Friday, 2 August 2013

Avignon, Pont du Gard, and a Miserable Day in Arles

I did promise my mother I would finish posting the highlights of our France trip.  For the last few days, we were based in the old town of Avignon, where popes (and then anti-popes) set up shop for about a hundred years in the 14th century (Rome was thought to be too dangerous).  The entire old city is surrounded by an intact medieval city wall and is very walkable, with quirky little side streets and squares.  We also liked Avignon because we could hop on the TGV to go back to Paris, or go by train or bus to other places in Provence.

 Here is the Papal Palace by sunset, on the gloriously warm day of our arrival in Avignon.

The next day, it had become quite a bit cooler and rainier, alas.  We took a very inexpensive bus up to the Pont du Gard, exclaiming over all the vineyards we passed and all the lovely hills.  Provence felt much more sun-baked and Italian than we were expecting.  This is the river itself, with great hills on either side for scampering up and down and taking in the view.

The famous bridge with the aqueduct just running along the very top (after the sun had come back out).  The museum here had a really fascinating exhibition on the engineering and administration that went into building this aqueduct in the 1st century AD to supply water to nearby NĂ®mes.  This is the second-tallest Roman ruin after the Coliseum and it was something to behold in person.

The next day, we took an ill-fated day trip to Arles.  Sigh.  The forecast for our visit to France promised us temperatures of 25 degrees each day we were in Provence.  Alas, on this day, it poured rain and was windy and was about 8 (EIGHT) degrees!  Since we had stupidly not brought our umbrellas with us and had only light jackets, we ended up rather soggy and sad.

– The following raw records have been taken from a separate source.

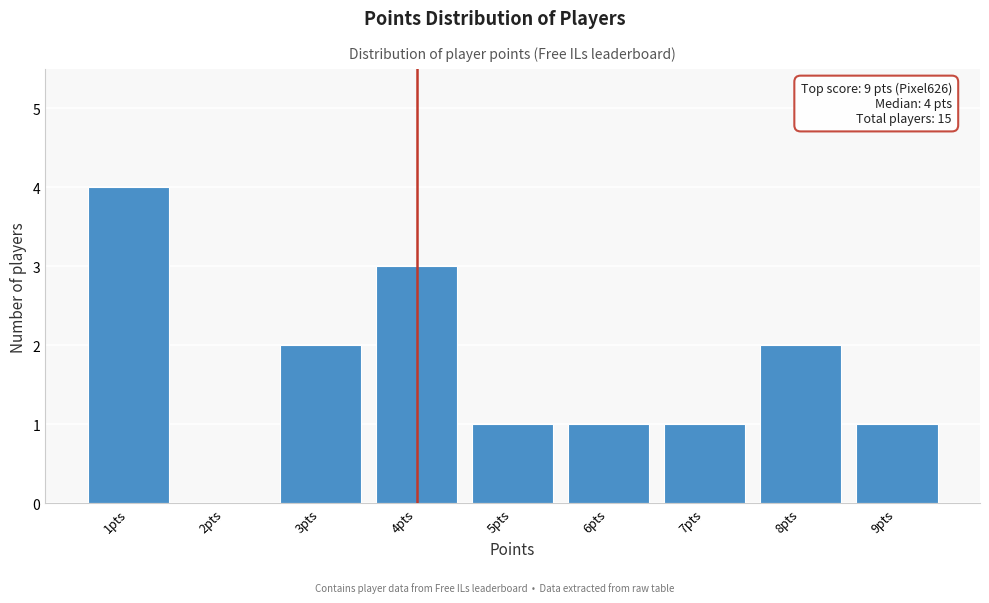

Which range on the x-axis has the tallest bar?

0.5 to 1.5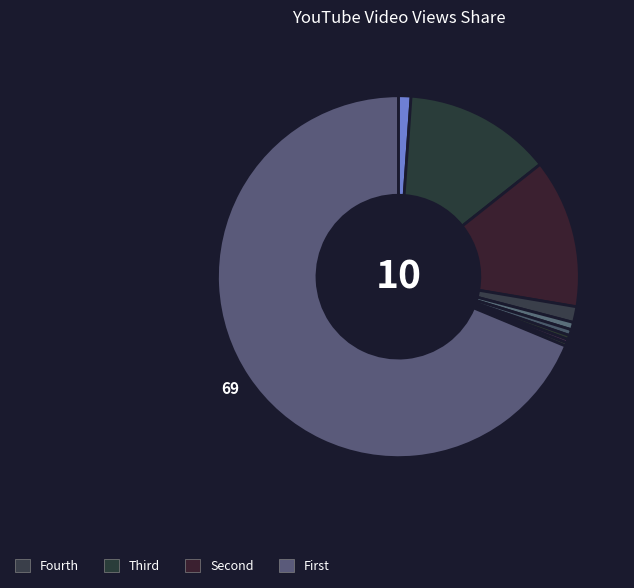

How many slices are in this pie chart?

10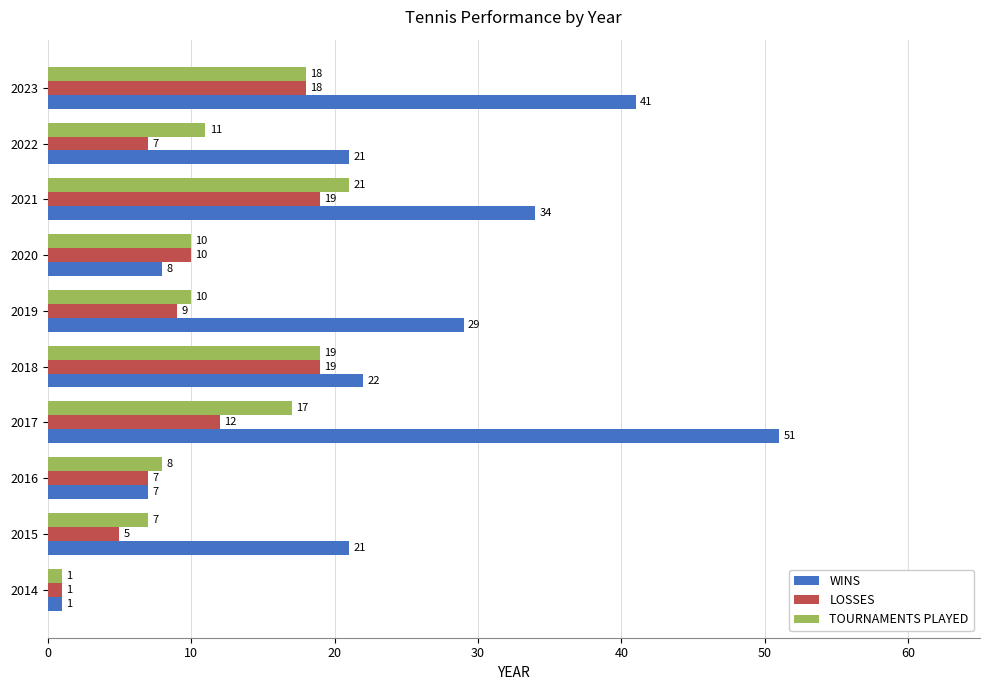

What is the lowest value of the LOSSES series?

1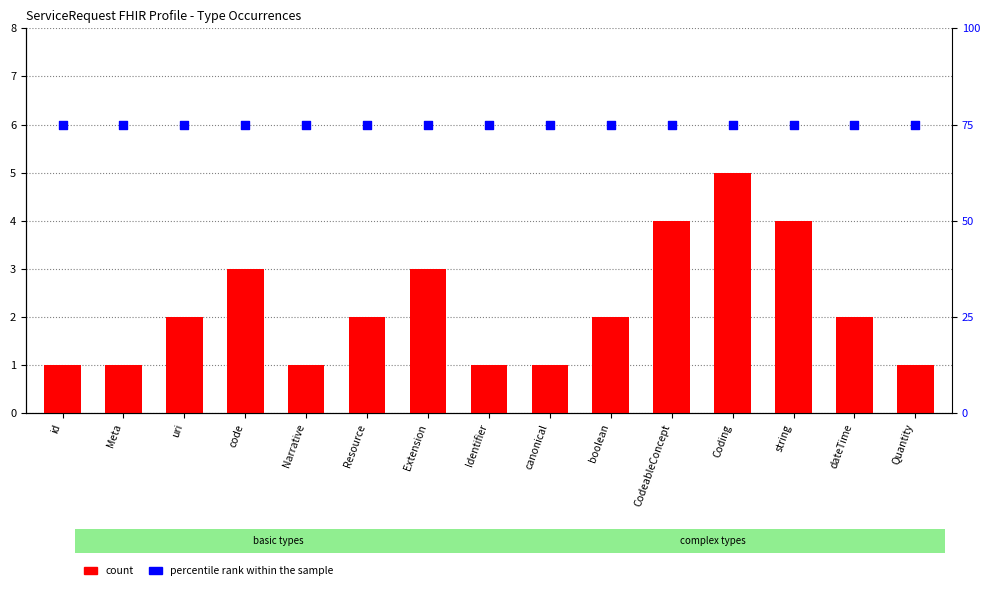

Which series contains the highest Y value?

percentile rank within the sample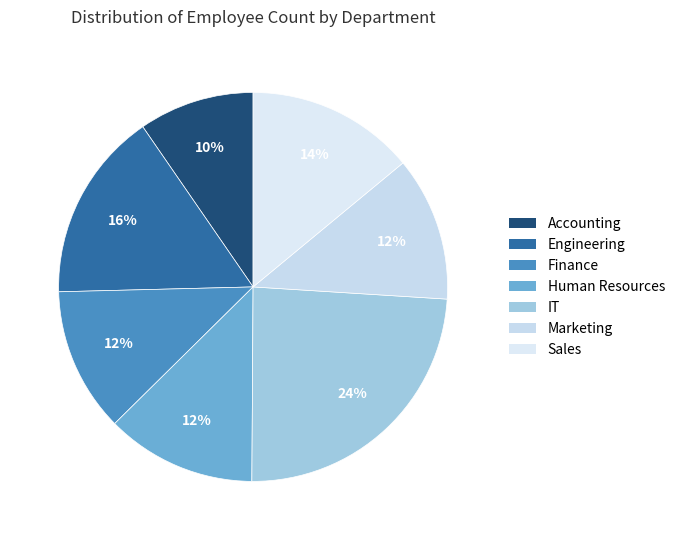

To the nearest percent, what is the combined percentage of Finance and Sales?

26%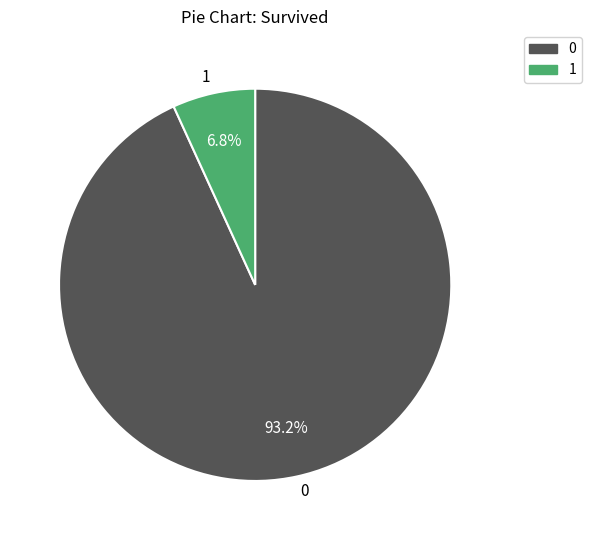

Do 1 and 0 together represent more than half of the pie?

Yes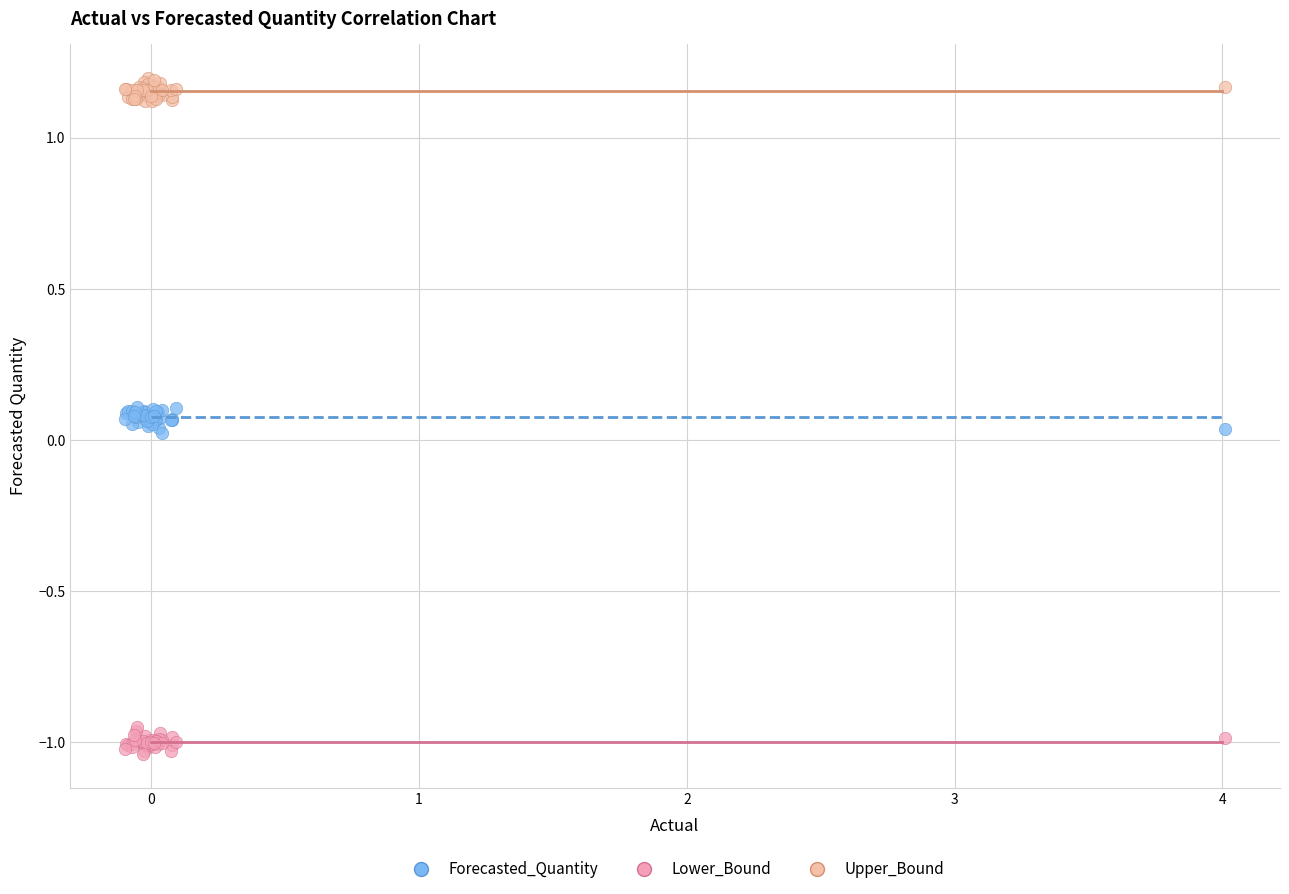

Which series contains the highest Y value?

Upper_Bound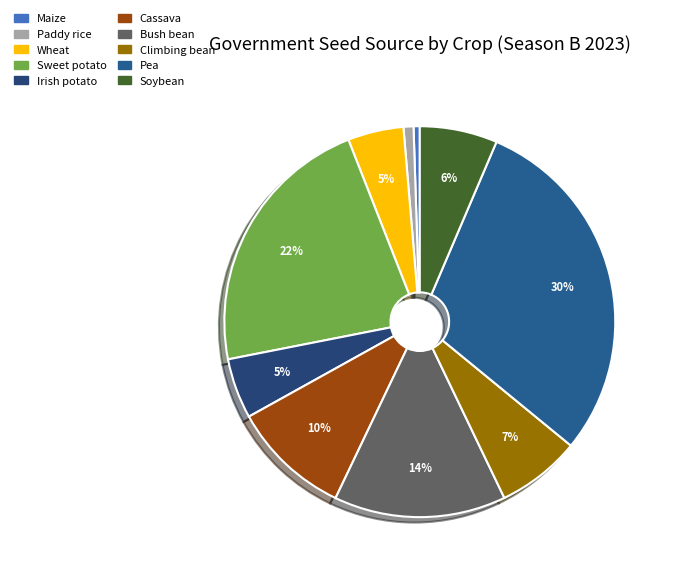

How many segments does this pie chart have?

10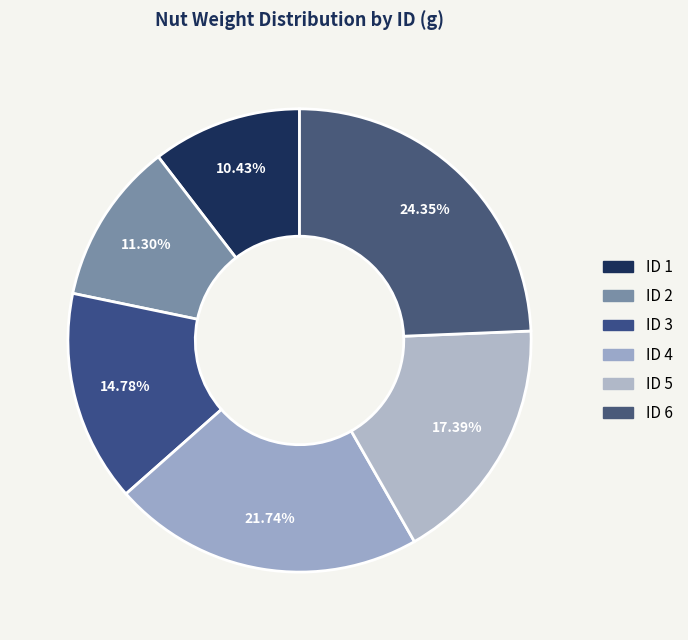

What is the smallest slice in the pie chart?

1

 Here is Arles' Roman arena - still in use for rodeo-style events, with metal risers built over the old stone seating.  I couldn't decide if I was really pleased the arena was still being used for something like its original purpose or slightly sad that it wasn't being carefully preserved as a Roman ruin.  The tower you see towards the back is a medieval construction and at one point in the Middle Ages, an entire settlement was set up inside the arena.

We came to this church because the always-helpful Rick Steves promised it had one of the most beautiful and elaborate entrances of any Romanesque church.  The church wasn't open when we happened by.  We considered waiting awhile so we could see the inside, but we were soaked by this point and decided to cut short our visit to Arles.  We dashed through the pouring rain to catch an earlier train, took a wrong turn, missed the train, and then ended up on a bus back to Avignon.  I suspect we need to go back to Arles some day when the weather's nicer.